De acordo com a Associação Preserva Serrinha, os riscos ambientais aos córregos e ao Cerrado nativo na região norte de Brasília continuam presentes. Lúcia Mendes, diretora da entidade, destacou que o novo parque, com 65,9 hectares, não se sobrepõe à Gleba A, que ainda poderá ser transformada em área residencial para resgatar o banco estatal.
A criação do parque foi formalizada por decreto no Diário Oficial do Distrito Federal. Segundo o Governo do Distrito Federal, a unidade visa preservar recursos ambientais de relevância ecológica e paisagística, além de permitir atividades como pesquisa científica e turismo ecológico.

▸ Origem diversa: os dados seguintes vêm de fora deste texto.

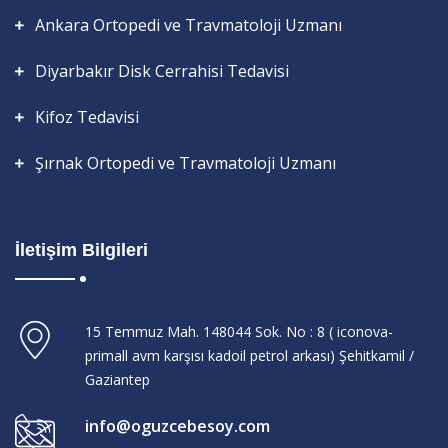
Ankara Ortopedi ve Travmatoloji Uzmanı
Diyarbakır Disk Cerrahisi Tedavisi
Kifoz Tedavisi
Şırnak Ortopedi ve Travmatoloji Uzmanı
İletişim Bilgileri
15 Temmuz Mah. 148044 Sok. No : 8 ( iconova-
primall avm karşısı kadoil petrol arkası) Şehitkamil /
Gaziantep
info@oguzcebesoy.com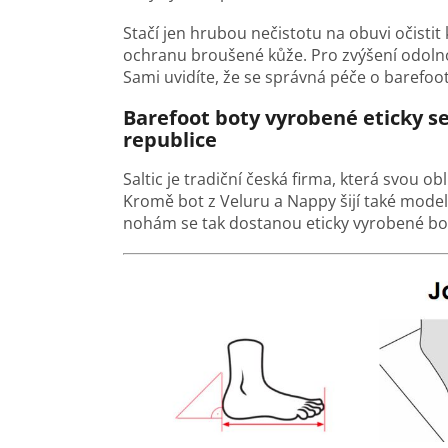
Stačí jen hrubou nečistotu na obuvi očisti
ochranu broušené kůže. Pro zvýšení odoln
Sami uvidíte, že se správná péče o barefoot 
Barefoot boty vyrobené eticky s
republice
Saltic je tradiční česká firma, která svou o
Kromě bot z Veluru a Nappy šijí také mod
nohám se tak dostanou eticky vyrobené bot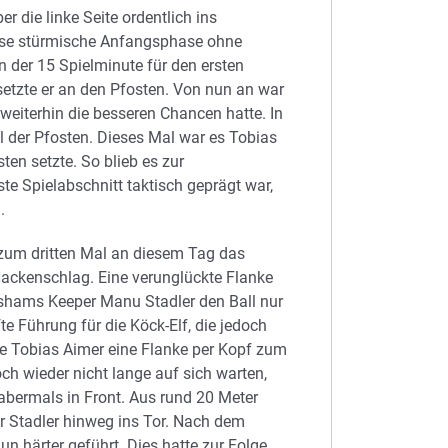
 die linke Seite ordentlich ins
ese stürmische Anfangsphase ohne
n der 15 Spielminute für den ersten
etzte er an den Pfosten. Von nun an war
eiterhin die besseren Chancen hatte. In
l der Pfosten. Dieses Mal war es Tobias
ten setzte. So blieb es zur
e Spielabschnitt taktisch geprägt war,
.
zum dritten Mal an diesem Tag das
ckenschlag. Eine verunglückte Flanke
shams Keeper Manu Stadler den Ball nur
 Führung für die Köck-Elf, die jedoch
ete Tobias Aimer eine Flanke per Kopf zum
ch wieder nicht lange auf sich warten,
abermals in Front. Aus rund 20 Meter
er Stadler hinweg ins Tor. Nach dem
n härter geführt. Dies hatte zur Folge,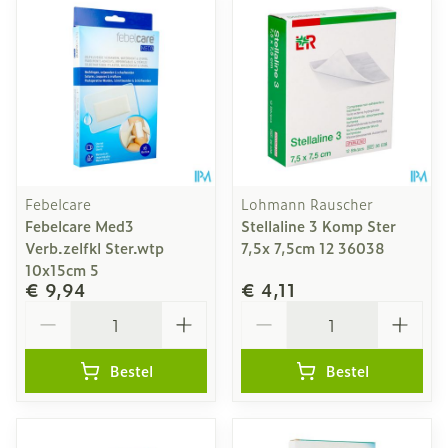
Febelcare
Lohmann Rauscher
Febelcare Med3
Stellaline 3 Komp Ster
Verb.zelfkl Ster.wtp
7,5x 7,5cm 12 36038
10x15cm 5
€ 9,94
€ 4,11
Aantal
Aantal
Bestel
Bestel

O parque inclui áreas estratégicas para a conservação hídrica, como a cachoeira do córrego Urubu e trechos de vegetação nativa do Cerrado. Entretanto, a área da Gleba A, crucial para a recarga hídrica do Lago Paranoá, permanece sem proteção.

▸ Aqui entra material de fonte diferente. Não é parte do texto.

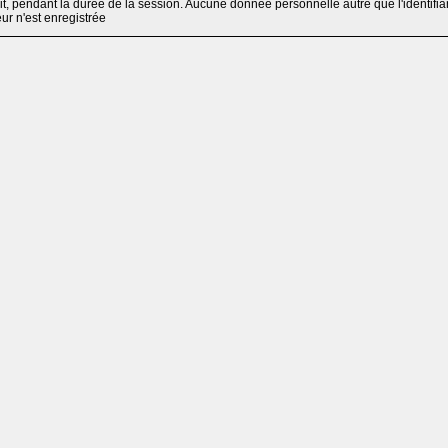
, pendant la durée de la session. Aucune donnée personnelle autre que l'identifia
teur n'est enregistrée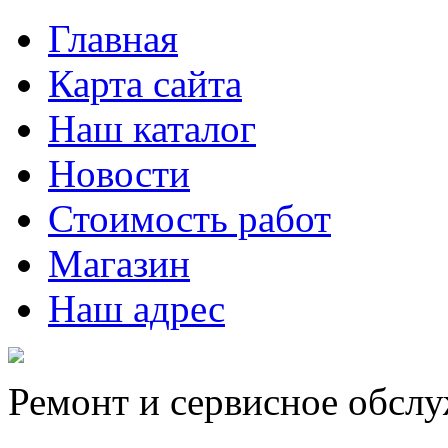
Главная
Карта сайта
Наш каталог
Новости
Стоимость работ
Магазин
Наш адрес
Ремонт и сервисное обсл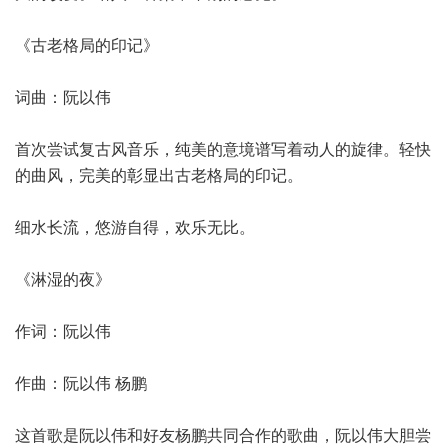
《古老格局的印记》
词曲：阮以伟
首次尝试复古风音乐，纯美的意境谱写着动人的旋律。轻快
的曲风，完美的彰显出古老格局的印记。
细水长流，悠游自得，欢乐无比。
《淋湿的夜》
作词：阮以伟
作曲：阮以伟 杨鹏
这首歌是阮以伟和好友杨鹏共同合作的歌曲，阮以伟大胆尝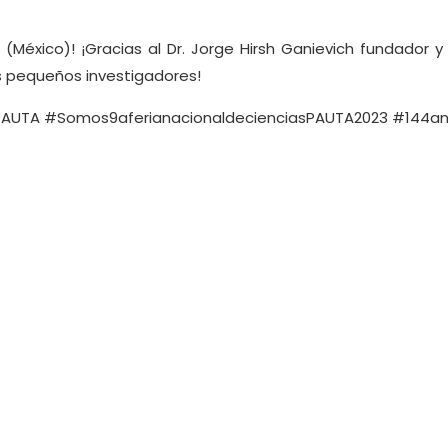
 (México)! ¡Gracias al Dr. Jorge Hirsh Ganievich fundador 
s pequeños investigadores!
UTA #Somos9aferianacionaldecienciasPAUTA2023 #144ani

A decisão de incluir a Gleba A como garantia para o BRB foi tomada pelo ex-governador Ibaneis Rocha e aprovada pela Câmara Legislativa do DF. A Secretaria de Comunicação do GDF ainda não respondeu aos pedidos de esclarecimento sobre a manutenção da Gleba A como garantia.
O Conselho Deliberativo da Área de Preservação Ambiental do Planalto Central publicou uma moção técnica em defesa de uma unidade de conservação integral para proteger a Gleba A. A região é considerada de múltiplos riscos ecológicos segundo o Zoneamento Econômico Ecológico do DF.
A Justiça Federal chegou a proibir a venda da área como medida de socorro ao BRB, mas a decisão foi derrubada pelo Tribunal de Justiça do DF. O BRB enfrenta uma crise devido a prejuízos com a compra de carteiras de crédito e ativos de baixa liquidez, e a Polícia Federal investiga suspeitas de fraude.